##### Material for this task
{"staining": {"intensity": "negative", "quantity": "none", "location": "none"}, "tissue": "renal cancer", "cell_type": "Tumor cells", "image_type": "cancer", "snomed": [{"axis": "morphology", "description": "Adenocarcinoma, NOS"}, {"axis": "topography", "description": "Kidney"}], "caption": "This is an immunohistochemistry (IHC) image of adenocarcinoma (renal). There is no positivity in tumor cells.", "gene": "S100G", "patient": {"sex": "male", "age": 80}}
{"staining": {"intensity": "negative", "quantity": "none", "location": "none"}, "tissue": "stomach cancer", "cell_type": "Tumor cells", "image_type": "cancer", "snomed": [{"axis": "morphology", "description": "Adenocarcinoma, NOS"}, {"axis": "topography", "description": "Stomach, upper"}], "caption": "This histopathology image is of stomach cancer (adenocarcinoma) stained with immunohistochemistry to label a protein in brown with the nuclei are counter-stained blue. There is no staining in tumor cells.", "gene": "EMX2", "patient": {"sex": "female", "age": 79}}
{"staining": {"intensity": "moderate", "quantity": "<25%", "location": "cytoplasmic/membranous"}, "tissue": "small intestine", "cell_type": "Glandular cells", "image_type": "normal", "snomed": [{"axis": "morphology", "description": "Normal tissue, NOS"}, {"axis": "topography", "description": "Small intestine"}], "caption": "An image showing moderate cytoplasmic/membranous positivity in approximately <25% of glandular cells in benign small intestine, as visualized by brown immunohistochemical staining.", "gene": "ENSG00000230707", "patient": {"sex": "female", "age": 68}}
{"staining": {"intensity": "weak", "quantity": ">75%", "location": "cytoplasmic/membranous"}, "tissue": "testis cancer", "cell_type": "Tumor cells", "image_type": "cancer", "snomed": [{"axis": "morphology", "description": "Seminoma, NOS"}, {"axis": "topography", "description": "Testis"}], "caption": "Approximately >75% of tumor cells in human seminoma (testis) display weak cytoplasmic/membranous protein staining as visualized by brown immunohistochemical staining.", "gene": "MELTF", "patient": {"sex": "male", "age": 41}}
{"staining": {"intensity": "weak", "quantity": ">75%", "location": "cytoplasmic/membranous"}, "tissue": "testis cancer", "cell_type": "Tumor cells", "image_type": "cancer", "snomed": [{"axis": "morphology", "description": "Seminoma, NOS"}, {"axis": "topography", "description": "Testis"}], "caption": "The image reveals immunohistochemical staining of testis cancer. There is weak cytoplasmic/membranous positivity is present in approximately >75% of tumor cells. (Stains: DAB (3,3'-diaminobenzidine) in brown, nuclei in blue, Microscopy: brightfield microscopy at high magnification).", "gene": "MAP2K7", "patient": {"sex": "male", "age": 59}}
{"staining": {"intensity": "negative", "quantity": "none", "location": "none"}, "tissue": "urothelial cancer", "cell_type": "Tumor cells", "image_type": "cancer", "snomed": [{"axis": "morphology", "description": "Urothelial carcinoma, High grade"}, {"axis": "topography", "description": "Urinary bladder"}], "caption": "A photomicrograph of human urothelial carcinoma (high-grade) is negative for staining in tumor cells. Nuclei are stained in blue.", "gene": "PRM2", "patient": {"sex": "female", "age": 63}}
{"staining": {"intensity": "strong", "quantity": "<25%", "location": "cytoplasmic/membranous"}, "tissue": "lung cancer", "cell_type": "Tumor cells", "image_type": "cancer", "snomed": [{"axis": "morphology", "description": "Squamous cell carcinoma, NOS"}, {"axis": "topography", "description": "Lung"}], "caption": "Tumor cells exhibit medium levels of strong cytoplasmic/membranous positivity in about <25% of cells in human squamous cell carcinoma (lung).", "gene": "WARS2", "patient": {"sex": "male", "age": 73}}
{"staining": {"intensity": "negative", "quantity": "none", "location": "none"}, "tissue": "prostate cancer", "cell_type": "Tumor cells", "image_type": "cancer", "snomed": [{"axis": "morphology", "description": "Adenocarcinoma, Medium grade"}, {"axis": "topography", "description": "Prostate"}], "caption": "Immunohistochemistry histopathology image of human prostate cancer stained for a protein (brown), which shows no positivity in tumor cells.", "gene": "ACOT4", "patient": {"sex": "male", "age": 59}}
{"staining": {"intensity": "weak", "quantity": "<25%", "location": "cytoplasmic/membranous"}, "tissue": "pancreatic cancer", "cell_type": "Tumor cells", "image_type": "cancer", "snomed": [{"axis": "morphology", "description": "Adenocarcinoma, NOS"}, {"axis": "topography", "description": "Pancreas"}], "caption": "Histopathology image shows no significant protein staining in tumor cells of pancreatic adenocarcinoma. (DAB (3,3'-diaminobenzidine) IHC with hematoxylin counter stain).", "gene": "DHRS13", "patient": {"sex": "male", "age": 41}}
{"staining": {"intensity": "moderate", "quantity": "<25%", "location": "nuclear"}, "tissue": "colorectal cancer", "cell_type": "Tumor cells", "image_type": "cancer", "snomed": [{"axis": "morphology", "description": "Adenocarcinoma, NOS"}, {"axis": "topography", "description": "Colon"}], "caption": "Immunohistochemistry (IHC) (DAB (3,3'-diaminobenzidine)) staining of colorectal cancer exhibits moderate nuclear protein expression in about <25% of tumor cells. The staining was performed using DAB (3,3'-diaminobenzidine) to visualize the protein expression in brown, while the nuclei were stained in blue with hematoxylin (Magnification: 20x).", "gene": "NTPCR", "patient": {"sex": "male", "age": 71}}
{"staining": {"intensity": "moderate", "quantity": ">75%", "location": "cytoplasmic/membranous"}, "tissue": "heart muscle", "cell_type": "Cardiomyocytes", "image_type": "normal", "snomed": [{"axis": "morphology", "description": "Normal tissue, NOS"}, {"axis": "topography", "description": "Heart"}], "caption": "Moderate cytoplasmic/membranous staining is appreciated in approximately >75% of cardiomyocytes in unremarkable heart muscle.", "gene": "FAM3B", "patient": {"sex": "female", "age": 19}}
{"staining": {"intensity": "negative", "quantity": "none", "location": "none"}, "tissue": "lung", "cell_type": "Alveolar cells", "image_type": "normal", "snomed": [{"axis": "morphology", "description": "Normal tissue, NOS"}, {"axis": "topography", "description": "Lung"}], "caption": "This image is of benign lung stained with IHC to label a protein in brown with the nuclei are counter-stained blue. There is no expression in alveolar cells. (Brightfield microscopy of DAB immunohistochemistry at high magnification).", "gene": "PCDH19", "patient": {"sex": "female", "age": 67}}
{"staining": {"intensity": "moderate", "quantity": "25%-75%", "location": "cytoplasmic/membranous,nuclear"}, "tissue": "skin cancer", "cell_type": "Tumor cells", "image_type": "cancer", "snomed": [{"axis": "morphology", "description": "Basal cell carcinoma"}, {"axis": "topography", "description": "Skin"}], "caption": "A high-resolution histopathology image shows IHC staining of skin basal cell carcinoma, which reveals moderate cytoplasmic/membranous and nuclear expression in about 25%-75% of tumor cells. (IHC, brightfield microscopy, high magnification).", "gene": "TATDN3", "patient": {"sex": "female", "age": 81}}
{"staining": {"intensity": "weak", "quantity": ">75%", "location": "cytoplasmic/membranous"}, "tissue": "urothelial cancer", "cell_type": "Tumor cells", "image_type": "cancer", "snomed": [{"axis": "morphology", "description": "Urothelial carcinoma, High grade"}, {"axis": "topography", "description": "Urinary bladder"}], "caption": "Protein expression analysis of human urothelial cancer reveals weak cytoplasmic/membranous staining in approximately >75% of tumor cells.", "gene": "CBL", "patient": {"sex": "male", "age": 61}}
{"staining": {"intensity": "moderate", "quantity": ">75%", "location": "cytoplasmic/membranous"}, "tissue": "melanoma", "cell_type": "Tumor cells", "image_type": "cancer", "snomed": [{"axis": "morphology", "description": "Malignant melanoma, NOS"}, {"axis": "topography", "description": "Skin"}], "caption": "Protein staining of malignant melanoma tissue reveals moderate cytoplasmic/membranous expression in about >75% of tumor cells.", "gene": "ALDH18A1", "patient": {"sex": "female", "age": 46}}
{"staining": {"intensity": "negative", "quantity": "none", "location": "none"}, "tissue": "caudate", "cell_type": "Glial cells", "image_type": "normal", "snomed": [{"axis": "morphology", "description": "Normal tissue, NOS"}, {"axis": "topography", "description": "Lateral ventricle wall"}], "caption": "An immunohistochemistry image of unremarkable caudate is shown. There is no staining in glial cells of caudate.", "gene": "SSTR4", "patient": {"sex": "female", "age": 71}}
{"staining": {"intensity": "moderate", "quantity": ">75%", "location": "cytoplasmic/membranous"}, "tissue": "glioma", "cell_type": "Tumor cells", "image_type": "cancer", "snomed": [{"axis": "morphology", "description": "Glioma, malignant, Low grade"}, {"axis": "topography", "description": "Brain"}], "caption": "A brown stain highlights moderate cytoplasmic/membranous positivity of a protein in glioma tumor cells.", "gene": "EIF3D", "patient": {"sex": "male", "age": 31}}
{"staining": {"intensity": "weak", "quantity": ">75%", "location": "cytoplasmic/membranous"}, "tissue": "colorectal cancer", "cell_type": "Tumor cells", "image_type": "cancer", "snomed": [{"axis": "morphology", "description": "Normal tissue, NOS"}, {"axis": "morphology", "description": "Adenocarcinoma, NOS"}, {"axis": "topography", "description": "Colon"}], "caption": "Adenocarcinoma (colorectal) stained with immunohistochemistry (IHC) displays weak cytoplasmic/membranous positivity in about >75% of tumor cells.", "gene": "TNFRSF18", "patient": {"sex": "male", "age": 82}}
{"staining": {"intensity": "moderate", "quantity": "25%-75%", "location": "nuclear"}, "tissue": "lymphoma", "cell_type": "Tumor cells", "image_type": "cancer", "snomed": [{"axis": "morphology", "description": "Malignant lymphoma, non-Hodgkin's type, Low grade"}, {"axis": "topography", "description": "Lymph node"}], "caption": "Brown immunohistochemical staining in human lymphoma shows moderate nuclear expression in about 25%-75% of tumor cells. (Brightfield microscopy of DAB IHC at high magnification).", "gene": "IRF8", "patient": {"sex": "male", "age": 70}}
##########
Task item — Return only the lines between the one holding "histopathology image of" and the one holding "(IHC) (DAB (3,3'-diaminobenzidine))", inclusive, exactly as they appear above.

Exercise output —
{"staining": {"intensity": "negative", "quantity": "none", "location": "none"}, "tissue": "prostate cancer", "cell_type": "Tumor cells", "image_type": "cancer", "snomed": [{"axis": "morphology", "description": "Adenocarcinoma, Medium grade"}, {"axis": "topography", "description": "Prostate"}], "caption": "Immunohistochemistry histopathology image of human prostate cancer stained for a protein (brown), which shows no positivity in tumor cells.", "gene": "ACOT4", "patient": {"sex": "male", "age": 59}}
{"staining": {"intensity": "weak", "quantity": "<25%", "location": "cytoplasmic/membranous"}, "tissue": "pancreatic cancer", "cell_type": "Tumor cells", "image_type": "cancer", "snomed": [{"axis": "morphology", "description": "Adenocarcinoma, NOS"}, {"axis": "topography", "description": "Pancreas"}], "caption": "Histopathology image shows no significant protein staining in tumor cells of pancreatic adenocarcinoma. (DAB (3,3'-diaminobenzidine) IHC with hematoxylin counter stain).", "gene": "DHRS13", "patient": {"sex": "male", "age": 41}}
{"staining": {"intensity": "moderate", "quantity": "<25%", "location": "nuclear"}, "tissue": "colorectal cancer", "cell_type": "Tumor cells", "image_type": "cancer", "snomed": [{"axis": "morphology", "description": "Adenocarcinoma, NOS"}, {"axis": "topography", "description": "Colon"}], "caption": "Immunohistochemistry (IHC) (DAB (3,3'-diaminobenzidine)) staining of colorectal cancer exhibits moderate nuclear protein expression in about <25% of tumor cells. The staining was performed using DAB (3,3'-diaminobenzidine) to visualize the protein expression in brown, while the nuclei were stained in blue with hematoxylin (Magnification: 20x).", "gene": "NTPCR", "patient": {"sex": "male", "age": 71}}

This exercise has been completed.